■ Your task: Repeat the first line of the listing and each line after it, exactly, through the line containing "bowl: present [778,780,846,852]".

■ Data for this exercise:

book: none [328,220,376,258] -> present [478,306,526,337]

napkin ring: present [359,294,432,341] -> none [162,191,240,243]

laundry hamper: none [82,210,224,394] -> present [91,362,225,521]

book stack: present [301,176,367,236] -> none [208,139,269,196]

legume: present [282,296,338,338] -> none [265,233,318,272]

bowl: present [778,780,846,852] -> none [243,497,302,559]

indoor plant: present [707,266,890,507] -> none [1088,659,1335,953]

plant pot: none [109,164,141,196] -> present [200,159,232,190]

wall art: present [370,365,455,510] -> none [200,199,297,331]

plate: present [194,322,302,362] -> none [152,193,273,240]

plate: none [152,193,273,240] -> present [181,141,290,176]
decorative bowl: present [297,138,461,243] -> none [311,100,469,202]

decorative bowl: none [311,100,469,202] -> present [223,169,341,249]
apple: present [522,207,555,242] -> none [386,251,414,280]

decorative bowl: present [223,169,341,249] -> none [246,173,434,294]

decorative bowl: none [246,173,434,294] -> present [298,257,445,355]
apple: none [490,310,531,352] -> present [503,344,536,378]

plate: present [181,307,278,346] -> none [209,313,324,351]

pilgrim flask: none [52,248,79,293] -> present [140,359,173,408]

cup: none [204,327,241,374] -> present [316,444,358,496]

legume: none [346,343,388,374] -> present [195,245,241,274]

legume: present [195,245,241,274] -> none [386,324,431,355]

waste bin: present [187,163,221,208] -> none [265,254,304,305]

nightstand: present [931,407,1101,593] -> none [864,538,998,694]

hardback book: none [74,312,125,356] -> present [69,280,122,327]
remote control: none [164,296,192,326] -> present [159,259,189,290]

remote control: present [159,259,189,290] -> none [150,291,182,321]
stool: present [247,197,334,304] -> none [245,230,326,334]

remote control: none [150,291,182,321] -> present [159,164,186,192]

■ Output:
book: none [328,220,376,258] -> present [478,306,526,337]

napkin ring: present [359,294,432,341] -> none [162,191,240,243]

laundry hamper: none [82,210,224,394] -> present [91,362,225,521]

book stack: present [301,176,367,236] -> none [208,139,269,196]

legume: present [282,296,338,338] -> none [265,233,318,272]

bowl: present [778,780,846,852] -> none [243,497,302,559]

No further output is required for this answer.